I was still too far behind though, and not running well. There were four aid stations on course and I would take two or three bottles from each station. The heat was destroying me and I felt less like I was running and more like I was just stumbling forward.
I crossed the line a few minutes behind the winner Gomez in 39th place. Everything had gone well except for my 17:57 5k split. That just won’t do at the World Cup level. Full Cozumel World Cup results and splits can be found on triathlon.org.
After a long ice bath session, I spent a long time just sitting on the curb trying to put things together. I probably had some kind of heat stroke going on, but I was just replaying things in my mind as I tried to understand what had just happened. Being outside of the top 30 means no WTS points for me. Major bummer because that was the main goal in doing this race. But not all is lost, I gained some more experience racing at a high level in a very large and deep field. There is much more work to be done.
Cozumel was a great race venue. The grandstand was packed, the streets were packed and every roof top bar was packed. It was great to have so many people around screaming and putting their energy into us. The locals were out strong and even a large number of tourists had stumbled upon our race to try and give us some encouragement. The Cozumel World Cup is definitely a race I want to come back to.

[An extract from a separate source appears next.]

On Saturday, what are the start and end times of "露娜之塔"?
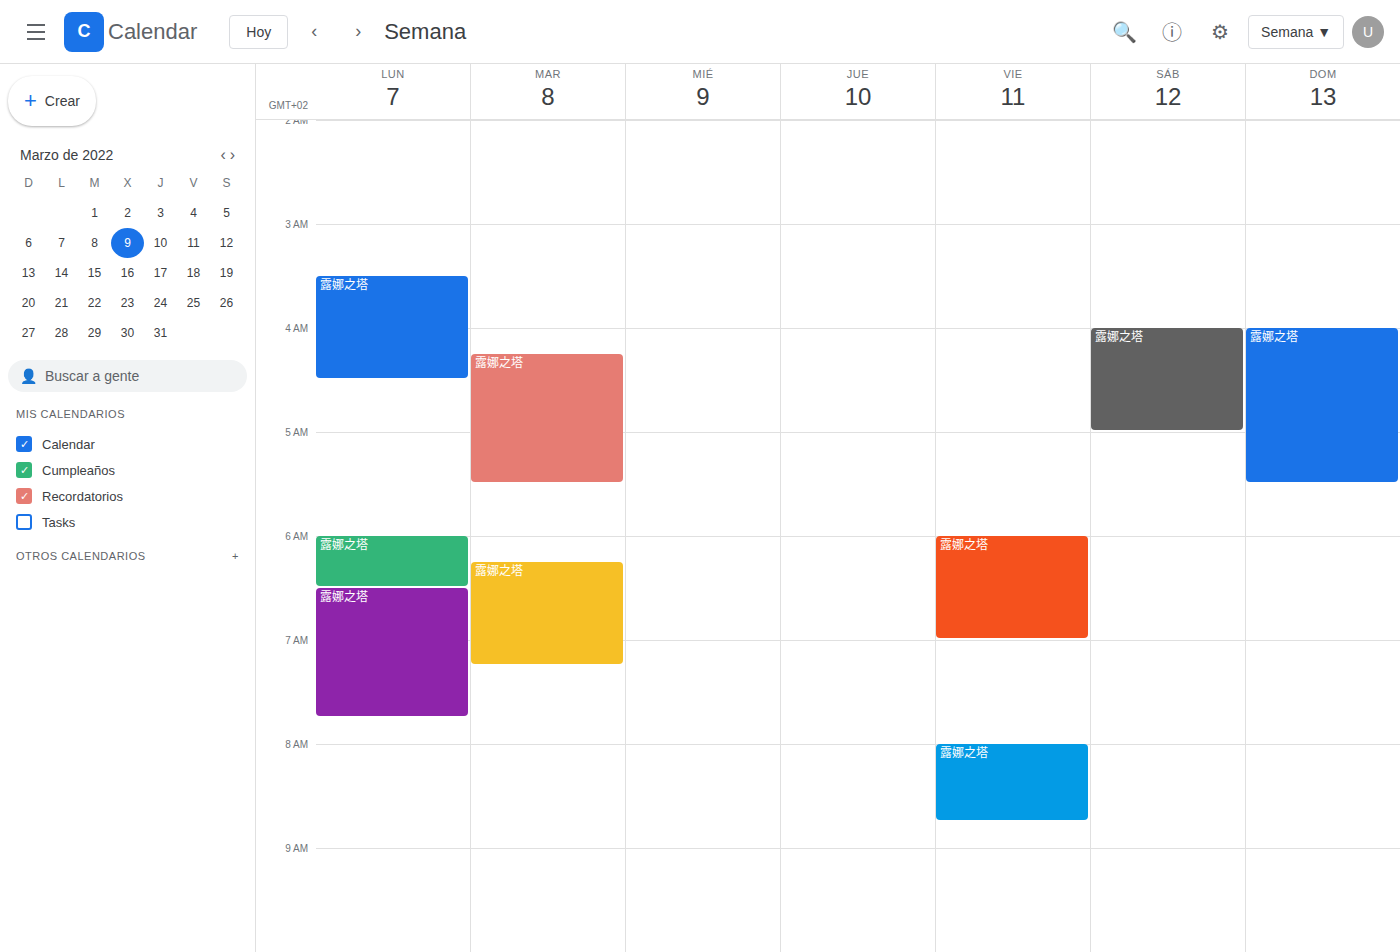
4:00 AM to 5:00 AMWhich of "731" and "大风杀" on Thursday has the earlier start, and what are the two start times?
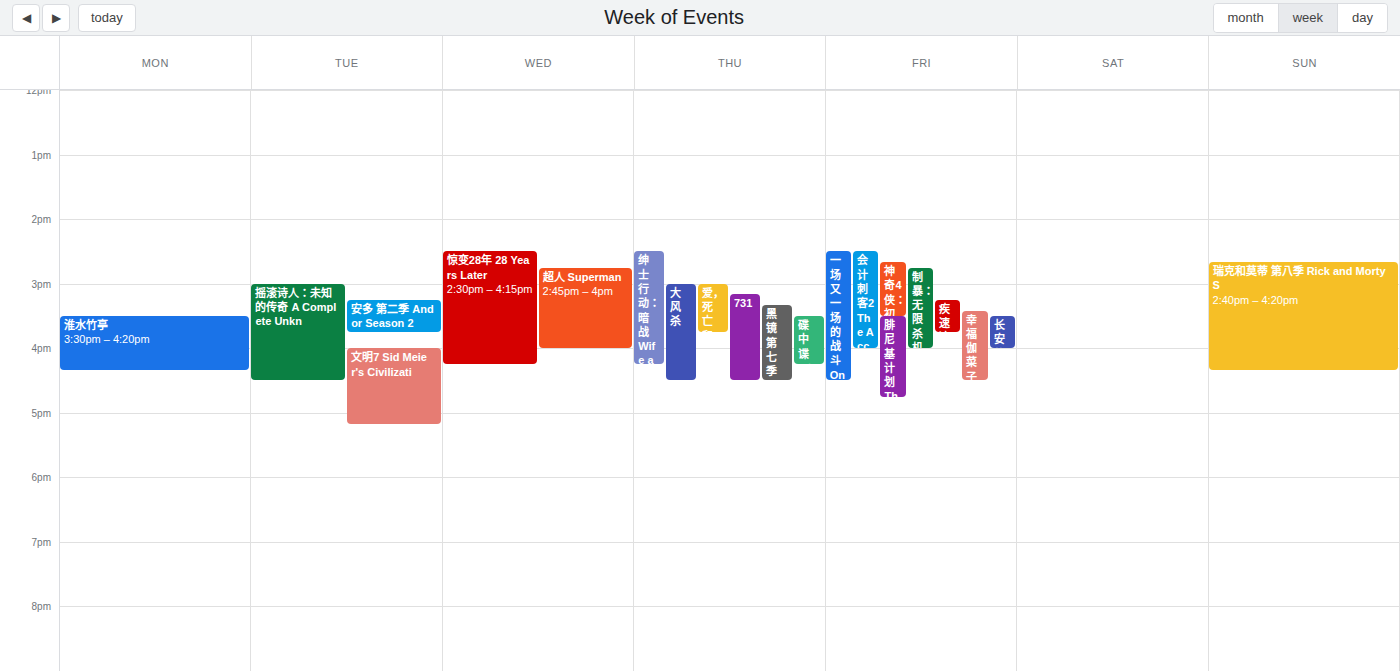
"大风杀" 3:00 PM; "731" 3:10 PM.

Maybe the coolest moment for me was walking away from the athlete lounge to go home. I was stopped by some volunteers and a local family who all wanted to get a picture with me. Not sure who they thought I was, but I was happy to oblige. Sometimes it’s the spectators that make the venue, and hopefully I will be coming back to Cozumel next year!
For now, I’m anticipating the second hot, humid race of this trip: San Juan ITU Triathlon Pan American Cup in Puerto Rico on October 13th.